The Botafogo winger won his first cap against Chile in 1955 and went on to play 50 times for his country before his final appearance for Brazil in the 3-1 defeat to Hungary at Goodison Park during the 1966 World Cup finals.

Garrincha was granted a farewell match in 1973 following his retirement from the game a year earlier.

Garrincha died in January 1983 at the age of just 49 though cirrhosis of the liver after a long battle with alcoholism, as BBC Sport reported in a 2008 tribute to the player.

FIFA president Sepp Blatter also congratulated the 2014 organising committee and the Brazilian people in a letter.

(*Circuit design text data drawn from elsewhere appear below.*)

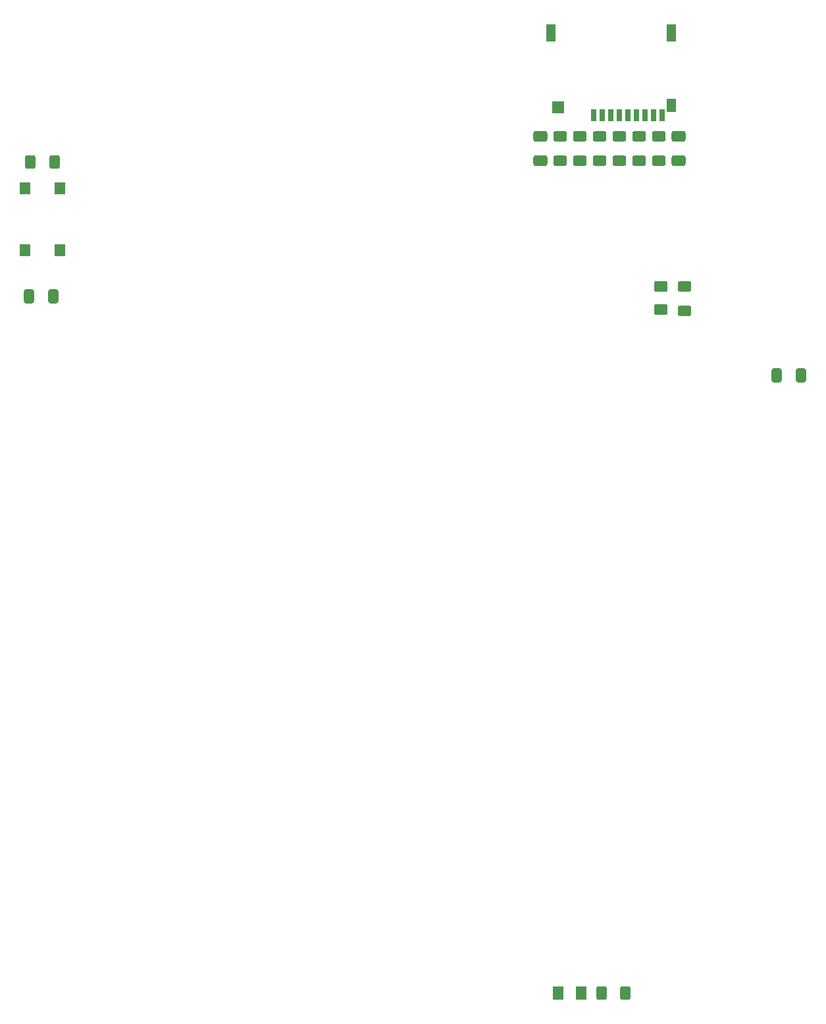
<source format=gbr>
%TF.GenerationSoftware,KiCad,Pcbnew,9.0.1*%
%TF.CreationDate,2025-10-08T20:15:02+11:00*%
%TF.ProjectId,Remora Nucleo F446ZE Hat,52656d6f-7261-4204-9e75-636c656f2046,rev?*%
%TF.SameCoordinates,Original*%
%TF.FileFunction,Paste,Top*%
%TF.FilePolarity,Positive*%
%FSLAX46Y46*%
G04 Gerber Fmt 4.6, Leading zero omitted, Abs format (unit mm)*
G04 Created by KiCad (PCBNEW 9.0.1) date 2025-10-08 20:15:02*
%MOMM*%
%LPD*%
G01*
G04 APERTURE LIST*
G04 Aperture macros list*
%AMRoundRect*
0 Rectangle with rounded corners*
0 $1 Rounding radius*
0 $2 $3 $4 $5 $6 $7 $8 $9 X,Y pos of 4 corners*
0 Add a 4 corners polygon primitive as box body*
4,1,4,$2,$3,$4,$5,$6,$7,$8,$9,$2,$3,0*
0 Add four circle primitives for the rounded corners*
1,1,$1+$1,$2,$3*
1,1,$1+$1,$4,$5*
1,1,$1+$1,$6,$7*
1,1,$1+$1,$8,$9*
0 Add four rect primitives between the rounded corners*
20,1,$1+$1,$2,$3,$4,$5,0*
20,1,$1+$1,$4,$5,$6,$7,0*
20,1,$1+$1,$6,$7,$8,$9,0*
20,1,$1+$1,$8,$9,$2,$3,0*%
G04 Aperture macros list end*
%ADD10RoundRect,0.250000X0.625000X-0.400000X0.625000X0.400000X-0.625000X0.400000X-0.625000X-0.400000X0*%
%ADD11RoundRect,0.250000X-0.650000X0.412500X-0.650000X-0.412500X0.650000X-0.412500X0.650000X0.412500X0*%
%ADD12RoundRect,0.250001X-0.462499X-0.624999X0.462499X-0.624999X0.462499X0.624999X-0.462499X0.624999X0*%
%ADD13R,0.700000X1.600000*%
%ADD14R,1.600000X1.500000*%
%ADD15R,1.200000X1.800000*%
%ADD16R,1.200000X2.200000*%
%ADD17RoundRect,0.250000X0.400000X0.625000X-0.400000X0.625000X-0.400000X-0.625000X0.400000X-0.625000X0*%
%ADD18RoundRect,0.250000X0.412500X0.650000X-0.412500X0.650000X-0.412500X-0.650000X0.412500X-0.650000X0*%
%ADD19RoundRect,0.250000X-0.412500X-0.650000X0.412500X-0.650000X0.412500X0.650000X-0.412500X0.650000X0*%
%ADD20RoundRect,0.250001X0.624999X-0.462499X0.624999X0.462499X-0.624999X0.462499X-0.624999X-0.462499X0*%
%ADD21R,1.400000X1.600000*%
G04 APERTURE END LIST*
D10*
%TO.C,R32*%
X171196000Y-49836000D03*
X171196000Y-46736000D03*
%TD*%
%TO.C,R26*%
X178816000Y-49836000D03*
X178816000Y-46736000D03*
%TD*%
D11*
%TO.C,C53*%
X181356000Y-46711000D03*
X181356000Y-49836000D03*
%TD*%
D12*
%TO.C,D8*%
X165860000Y-156845000D03*
X168835000Y-156845000D03*
%TD*%
D10*
%TO.C,R33*%
X173736000Y-49836000D03*
X173736000Y-46736000D03*
%TD*%
D13*
%TO.C,J4*%
X170472000Y-44020000D03*
X171572000Y-44020000D03*
X172672000Y-44020000D03*
X173772000Y-44020000D03*
X174872000Y-44020000D03*
X175972000Y-44020000D03*
X177072000Y-44020000D03*
X178172000Y-44020000D03*
D14*
X165872000Y-42970000D03*
D15*
X180472000Y-42720000D03*
D16*
X164972000Y-33420000D03*
X180472000Y-33420000D03*
D13*
X179272000Y-44020000D03*
%TD*%
D17*
%TO.C,R17*%
X174550000Y-156845000D03*
X171450000Y-156845000D03*
%TD*%
D10*
%TO.C,R30*%
X166116000Y-49836000D03*
X166116000Y-46736000D03*
%TD*%
%TO.C,R1*%
X182118000Y-69140000D03*
X182118000Y-66040000D03*
%TD*%
%TO.C,R31*%
X168656000Y-49836000D03*
X168656000Y-46736000D03*
%TD*%
D18*
%TO.C,C22*%
X197142500Y-77470000D03*
X194017500Y-77470000D03*
%TD*%
D19*
%TO.C,C24*%
X97790000Y-67310000D03*
X100915000Y-67310000D03*
%TD*%
D11*
%TO.C,C54*%
X163576000Y-46711000D03*
X163576000Y-49836000D03*
%TD*%
D10*
%TO.C,R25*%
X176276000Y-49836000D03*
X176276000Y-46736000D03*
%TD*%
D17*
%TO.C,R19*%
X101092000Y-50038000D03*
X97992000Y-50038000D03*
%TD*%
D20*
%TO.C,D1*%
X179070000Y-69015000D03*
X179070000Y-66040000D03*
%TD*%
D21*
%TO.C,SW2*%
X97318000Y-61404000D03*
X97318000Y-53404000D03*
X101818000Y-61404000D03*
X101818000Y-53404000D03*
%TD*%
M02*

</source>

There are some amazing stadiums that have taken shape, changing the face of Brazil’s football infrastructure and creating a legacy that will extend beyond the final whistle.

The Estadio Nacional de Brasilia Mane Garrincha is one of these stadiums, a tribute to a true FIFA World Cup legend. I can still recall his incredible play in 1958 and in 1962 in particular. They were unforgettable moments.

There are few Brazilian cities that can match Brasilia when it comes to architecture, and this impressive new stadium is a reflection of that.